Context: Kerala and West Bengal have communicated their acceptance of Option-1 to meet the revenue shortfall arising out of GST implementation.
- The number of States who have chosen this option has gone up to 25.
- All the 3 Union Territories with Legislative Assembly (i.e. Delhi, Jammu & Kashmir and Puducherry) have also decided in favour of Option-1.
- Before Rajasthan joined in, 23 states and 3 union territories (UTs) had opted for the borrowing plan proposed by the Centre to meet the Rs 1.83 lakh crore shortfall in Goods and Services Tax (GST) collection of states.
- Under the borrowing plan (Option-1), the Centre would borrow from the market on behalf of the States Rs 1.10 lakh crore to meet revenue shortfall on account of GST implementation.
- The remaining Rs 73,000 crore shortfall is estimated to be the revenue impact of the COVID-19 pandemic.

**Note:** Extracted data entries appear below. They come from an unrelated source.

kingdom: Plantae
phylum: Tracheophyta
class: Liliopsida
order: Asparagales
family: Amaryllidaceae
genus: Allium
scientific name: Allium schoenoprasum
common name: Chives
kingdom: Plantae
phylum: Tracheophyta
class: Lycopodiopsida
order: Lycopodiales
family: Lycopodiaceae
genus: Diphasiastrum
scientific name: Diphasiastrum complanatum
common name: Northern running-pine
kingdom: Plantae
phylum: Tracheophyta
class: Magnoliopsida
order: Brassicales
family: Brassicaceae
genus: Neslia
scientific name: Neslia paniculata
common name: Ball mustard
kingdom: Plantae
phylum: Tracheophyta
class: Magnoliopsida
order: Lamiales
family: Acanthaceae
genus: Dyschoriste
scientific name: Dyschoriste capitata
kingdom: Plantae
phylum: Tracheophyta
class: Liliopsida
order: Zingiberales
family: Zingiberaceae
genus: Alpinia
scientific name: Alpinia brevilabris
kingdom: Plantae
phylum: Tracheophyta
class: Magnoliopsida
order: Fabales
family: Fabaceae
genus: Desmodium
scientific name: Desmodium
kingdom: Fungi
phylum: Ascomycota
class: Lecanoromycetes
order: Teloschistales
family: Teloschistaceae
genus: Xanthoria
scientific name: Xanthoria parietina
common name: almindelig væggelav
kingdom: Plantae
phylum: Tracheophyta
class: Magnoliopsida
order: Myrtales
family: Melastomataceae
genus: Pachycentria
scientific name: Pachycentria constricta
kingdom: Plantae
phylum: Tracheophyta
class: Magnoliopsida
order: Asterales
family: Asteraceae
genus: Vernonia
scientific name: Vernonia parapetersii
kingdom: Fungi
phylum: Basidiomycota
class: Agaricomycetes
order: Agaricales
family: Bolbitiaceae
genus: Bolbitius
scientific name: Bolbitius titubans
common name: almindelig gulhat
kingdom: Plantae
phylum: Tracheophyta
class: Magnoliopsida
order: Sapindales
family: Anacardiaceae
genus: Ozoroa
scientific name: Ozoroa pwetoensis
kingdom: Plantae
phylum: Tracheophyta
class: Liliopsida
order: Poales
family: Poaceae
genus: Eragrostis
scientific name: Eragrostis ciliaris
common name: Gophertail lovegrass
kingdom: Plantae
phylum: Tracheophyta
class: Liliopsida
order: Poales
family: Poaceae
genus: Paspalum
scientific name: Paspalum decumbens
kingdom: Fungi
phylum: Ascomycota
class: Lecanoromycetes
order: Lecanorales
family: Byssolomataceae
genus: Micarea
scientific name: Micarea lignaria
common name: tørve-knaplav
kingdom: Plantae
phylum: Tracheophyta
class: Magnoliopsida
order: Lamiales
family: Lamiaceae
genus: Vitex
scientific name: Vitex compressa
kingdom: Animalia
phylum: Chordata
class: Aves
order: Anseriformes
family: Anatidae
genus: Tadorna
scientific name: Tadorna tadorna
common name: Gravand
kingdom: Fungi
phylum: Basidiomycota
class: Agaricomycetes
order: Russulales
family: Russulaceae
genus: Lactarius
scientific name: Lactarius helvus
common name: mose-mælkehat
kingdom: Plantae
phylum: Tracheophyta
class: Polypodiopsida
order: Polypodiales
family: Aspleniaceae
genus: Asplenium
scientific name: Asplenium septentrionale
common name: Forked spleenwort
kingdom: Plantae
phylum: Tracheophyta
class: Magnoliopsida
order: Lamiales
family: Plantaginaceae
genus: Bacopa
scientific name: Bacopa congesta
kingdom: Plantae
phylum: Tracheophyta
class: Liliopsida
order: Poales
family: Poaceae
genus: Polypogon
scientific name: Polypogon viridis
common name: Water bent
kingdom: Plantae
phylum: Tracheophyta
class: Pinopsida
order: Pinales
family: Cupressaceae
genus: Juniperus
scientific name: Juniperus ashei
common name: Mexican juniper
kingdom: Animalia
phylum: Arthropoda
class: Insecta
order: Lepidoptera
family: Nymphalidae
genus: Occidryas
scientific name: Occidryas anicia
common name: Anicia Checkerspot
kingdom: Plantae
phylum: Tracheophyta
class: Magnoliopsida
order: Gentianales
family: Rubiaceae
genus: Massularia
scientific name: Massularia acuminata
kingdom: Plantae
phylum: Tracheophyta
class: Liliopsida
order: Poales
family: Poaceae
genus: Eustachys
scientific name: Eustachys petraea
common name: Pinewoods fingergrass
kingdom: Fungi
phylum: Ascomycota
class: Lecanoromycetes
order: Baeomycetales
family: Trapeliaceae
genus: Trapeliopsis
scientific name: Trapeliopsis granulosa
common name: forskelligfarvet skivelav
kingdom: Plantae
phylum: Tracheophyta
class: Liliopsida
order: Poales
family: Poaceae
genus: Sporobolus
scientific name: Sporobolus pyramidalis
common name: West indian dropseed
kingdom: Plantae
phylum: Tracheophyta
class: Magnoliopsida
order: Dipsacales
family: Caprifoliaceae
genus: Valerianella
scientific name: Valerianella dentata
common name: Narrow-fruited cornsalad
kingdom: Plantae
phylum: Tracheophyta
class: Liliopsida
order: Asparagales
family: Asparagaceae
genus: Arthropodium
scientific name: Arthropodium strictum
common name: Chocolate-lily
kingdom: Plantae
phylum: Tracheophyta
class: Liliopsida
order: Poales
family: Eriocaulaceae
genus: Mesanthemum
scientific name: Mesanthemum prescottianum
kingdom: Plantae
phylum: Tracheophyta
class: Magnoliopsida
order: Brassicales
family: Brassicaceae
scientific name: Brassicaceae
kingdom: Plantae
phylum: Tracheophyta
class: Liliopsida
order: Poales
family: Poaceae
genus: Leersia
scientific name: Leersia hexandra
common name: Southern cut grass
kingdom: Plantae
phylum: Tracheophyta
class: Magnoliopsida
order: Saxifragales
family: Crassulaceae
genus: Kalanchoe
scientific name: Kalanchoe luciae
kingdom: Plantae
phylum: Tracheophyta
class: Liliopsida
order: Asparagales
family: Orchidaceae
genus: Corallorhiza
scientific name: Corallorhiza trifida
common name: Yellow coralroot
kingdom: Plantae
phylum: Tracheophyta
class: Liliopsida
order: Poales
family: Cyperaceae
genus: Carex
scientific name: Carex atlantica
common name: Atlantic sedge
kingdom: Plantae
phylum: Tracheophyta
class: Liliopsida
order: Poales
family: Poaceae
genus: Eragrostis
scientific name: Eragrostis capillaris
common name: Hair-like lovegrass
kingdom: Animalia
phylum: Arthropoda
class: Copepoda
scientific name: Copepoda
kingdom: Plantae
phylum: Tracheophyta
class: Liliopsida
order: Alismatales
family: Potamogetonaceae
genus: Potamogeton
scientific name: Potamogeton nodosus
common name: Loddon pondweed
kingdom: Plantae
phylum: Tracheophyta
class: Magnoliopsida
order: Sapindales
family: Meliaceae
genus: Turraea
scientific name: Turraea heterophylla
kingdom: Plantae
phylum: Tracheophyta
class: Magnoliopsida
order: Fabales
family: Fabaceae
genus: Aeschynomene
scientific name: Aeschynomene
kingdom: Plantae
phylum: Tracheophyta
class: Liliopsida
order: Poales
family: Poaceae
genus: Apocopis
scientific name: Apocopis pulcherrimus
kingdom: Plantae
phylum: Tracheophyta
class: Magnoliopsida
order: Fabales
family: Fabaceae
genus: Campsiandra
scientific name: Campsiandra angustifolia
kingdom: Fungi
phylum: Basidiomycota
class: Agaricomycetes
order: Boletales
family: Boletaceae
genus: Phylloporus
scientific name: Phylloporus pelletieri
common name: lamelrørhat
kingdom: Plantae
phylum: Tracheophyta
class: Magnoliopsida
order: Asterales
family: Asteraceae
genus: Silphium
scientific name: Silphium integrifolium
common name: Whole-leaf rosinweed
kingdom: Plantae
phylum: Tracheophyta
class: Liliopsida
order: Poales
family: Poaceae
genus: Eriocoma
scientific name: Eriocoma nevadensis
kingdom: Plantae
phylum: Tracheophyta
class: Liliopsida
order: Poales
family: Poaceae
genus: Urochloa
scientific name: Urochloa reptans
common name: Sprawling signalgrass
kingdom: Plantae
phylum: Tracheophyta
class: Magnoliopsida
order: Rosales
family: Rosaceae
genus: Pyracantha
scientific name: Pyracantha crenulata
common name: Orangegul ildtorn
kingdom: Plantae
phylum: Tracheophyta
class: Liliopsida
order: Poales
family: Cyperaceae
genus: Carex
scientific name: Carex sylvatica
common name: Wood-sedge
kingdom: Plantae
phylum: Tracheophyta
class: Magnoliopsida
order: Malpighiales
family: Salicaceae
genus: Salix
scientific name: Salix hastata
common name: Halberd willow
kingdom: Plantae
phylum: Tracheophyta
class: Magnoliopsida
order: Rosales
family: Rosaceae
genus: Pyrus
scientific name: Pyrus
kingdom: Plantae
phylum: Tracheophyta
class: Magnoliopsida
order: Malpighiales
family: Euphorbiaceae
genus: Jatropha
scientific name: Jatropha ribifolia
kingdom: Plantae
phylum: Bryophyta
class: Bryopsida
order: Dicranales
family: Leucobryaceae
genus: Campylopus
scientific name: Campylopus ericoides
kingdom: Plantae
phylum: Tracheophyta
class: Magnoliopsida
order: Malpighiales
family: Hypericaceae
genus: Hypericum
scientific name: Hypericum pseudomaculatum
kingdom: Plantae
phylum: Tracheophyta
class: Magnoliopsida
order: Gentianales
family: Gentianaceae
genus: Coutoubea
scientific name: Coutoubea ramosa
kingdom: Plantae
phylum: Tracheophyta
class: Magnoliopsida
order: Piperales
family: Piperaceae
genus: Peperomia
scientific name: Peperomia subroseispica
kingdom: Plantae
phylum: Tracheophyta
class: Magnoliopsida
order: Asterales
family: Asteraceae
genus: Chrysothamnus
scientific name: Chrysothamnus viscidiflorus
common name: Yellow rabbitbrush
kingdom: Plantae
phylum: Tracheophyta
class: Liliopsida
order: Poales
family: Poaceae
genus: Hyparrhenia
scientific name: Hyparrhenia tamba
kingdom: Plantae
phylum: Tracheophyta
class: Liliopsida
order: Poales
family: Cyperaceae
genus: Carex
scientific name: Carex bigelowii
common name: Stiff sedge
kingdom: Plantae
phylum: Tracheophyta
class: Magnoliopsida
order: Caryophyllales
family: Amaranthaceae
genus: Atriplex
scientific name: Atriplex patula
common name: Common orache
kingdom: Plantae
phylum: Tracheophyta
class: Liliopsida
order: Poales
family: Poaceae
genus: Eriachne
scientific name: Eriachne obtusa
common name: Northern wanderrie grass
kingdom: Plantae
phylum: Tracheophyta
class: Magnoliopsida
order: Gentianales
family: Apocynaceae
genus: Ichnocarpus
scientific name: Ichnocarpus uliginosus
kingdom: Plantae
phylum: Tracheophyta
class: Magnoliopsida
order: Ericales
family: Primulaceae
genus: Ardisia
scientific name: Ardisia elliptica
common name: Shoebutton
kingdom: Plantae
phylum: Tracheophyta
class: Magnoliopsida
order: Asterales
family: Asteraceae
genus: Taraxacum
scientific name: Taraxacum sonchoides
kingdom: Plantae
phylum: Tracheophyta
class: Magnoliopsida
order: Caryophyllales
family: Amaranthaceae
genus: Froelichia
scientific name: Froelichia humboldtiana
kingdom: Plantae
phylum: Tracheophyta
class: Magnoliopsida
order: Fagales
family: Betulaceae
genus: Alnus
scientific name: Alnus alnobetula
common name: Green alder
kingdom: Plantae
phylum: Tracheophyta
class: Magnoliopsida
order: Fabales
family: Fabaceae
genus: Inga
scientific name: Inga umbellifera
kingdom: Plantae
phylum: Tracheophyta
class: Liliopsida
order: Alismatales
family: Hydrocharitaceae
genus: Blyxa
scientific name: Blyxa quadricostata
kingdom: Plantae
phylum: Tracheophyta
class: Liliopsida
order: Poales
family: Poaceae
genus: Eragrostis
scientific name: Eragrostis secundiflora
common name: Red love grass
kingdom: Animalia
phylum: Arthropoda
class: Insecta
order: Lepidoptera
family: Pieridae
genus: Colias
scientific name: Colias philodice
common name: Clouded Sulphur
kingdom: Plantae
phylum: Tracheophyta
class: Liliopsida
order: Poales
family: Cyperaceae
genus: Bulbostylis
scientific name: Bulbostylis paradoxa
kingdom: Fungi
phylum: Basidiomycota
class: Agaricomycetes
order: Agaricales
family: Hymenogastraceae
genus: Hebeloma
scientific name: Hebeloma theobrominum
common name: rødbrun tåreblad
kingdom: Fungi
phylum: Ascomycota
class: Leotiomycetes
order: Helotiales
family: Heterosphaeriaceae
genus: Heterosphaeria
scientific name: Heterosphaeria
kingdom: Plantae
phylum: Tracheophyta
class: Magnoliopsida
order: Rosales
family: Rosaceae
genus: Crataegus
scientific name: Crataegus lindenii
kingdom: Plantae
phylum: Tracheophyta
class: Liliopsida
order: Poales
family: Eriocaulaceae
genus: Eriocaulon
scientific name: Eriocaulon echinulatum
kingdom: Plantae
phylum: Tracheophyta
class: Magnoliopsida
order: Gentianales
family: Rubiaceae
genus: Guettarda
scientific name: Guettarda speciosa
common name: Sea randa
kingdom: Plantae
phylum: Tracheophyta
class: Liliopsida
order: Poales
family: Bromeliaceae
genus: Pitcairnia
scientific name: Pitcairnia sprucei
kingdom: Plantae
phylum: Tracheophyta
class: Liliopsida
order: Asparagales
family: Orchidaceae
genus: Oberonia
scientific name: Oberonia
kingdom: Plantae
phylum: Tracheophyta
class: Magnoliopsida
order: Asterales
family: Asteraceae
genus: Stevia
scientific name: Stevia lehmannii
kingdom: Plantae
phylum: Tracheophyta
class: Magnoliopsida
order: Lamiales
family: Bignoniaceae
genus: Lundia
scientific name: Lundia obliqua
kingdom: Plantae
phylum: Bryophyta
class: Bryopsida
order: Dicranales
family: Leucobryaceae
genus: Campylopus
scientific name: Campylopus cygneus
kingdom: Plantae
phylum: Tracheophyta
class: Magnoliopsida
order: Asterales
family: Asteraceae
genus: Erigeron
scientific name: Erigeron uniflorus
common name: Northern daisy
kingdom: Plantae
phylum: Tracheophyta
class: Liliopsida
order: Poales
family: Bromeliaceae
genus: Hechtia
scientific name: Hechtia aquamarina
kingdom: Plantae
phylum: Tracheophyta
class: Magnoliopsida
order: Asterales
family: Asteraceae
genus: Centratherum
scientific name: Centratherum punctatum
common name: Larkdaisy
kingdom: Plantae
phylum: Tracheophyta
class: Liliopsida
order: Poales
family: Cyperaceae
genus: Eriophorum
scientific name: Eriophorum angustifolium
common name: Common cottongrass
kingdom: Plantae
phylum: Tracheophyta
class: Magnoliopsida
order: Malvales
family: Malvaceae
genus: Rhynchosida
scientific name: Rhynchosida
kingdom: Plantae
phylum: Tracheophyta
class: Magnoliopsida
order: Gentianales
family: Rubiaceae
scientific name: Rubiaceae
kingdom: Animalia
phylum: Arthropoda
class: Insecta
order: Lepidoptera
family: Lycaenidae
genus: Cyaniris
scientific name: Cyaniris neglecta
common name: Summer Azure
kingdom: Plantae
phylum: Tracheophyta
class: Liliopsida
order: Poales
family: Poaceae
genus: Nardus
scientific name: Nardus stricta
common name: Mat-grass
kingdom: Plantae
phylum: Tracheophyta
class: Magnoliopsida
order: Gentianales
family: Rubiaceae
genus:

- States which choose Option-1 are getting the amount of shortfall arising out of GST implementation through a special borrowing window put in place by the Government of India.
- Under the terms of Option-1, besides getting the facility of a special window for borrowings to meet the shortfall arising out of GST implementation, states are also entitled to get unconditional permission to borrow the final instalment of 0.50 per cent of Gross State Domestic Product (GSDP) out of the 2 per cent additional borrowings permitted by the Government of India, under ‘Aatmnirbhar Abhiyaan’ on May 17, 2020.
- This is over and above the special window of Rs 1.1 lakh crore.
- The second option given by the Centre was for the states to borrow the entire Rs 1.83 lakh crore collection shortfall.
- However, states like Punjab, Chhattisgarh, Jharkhand are yet to opt for the borrowing plan proposed by the Centre, saying the Centre should borrow the entire Rs 1.83 lakh crore shortfall.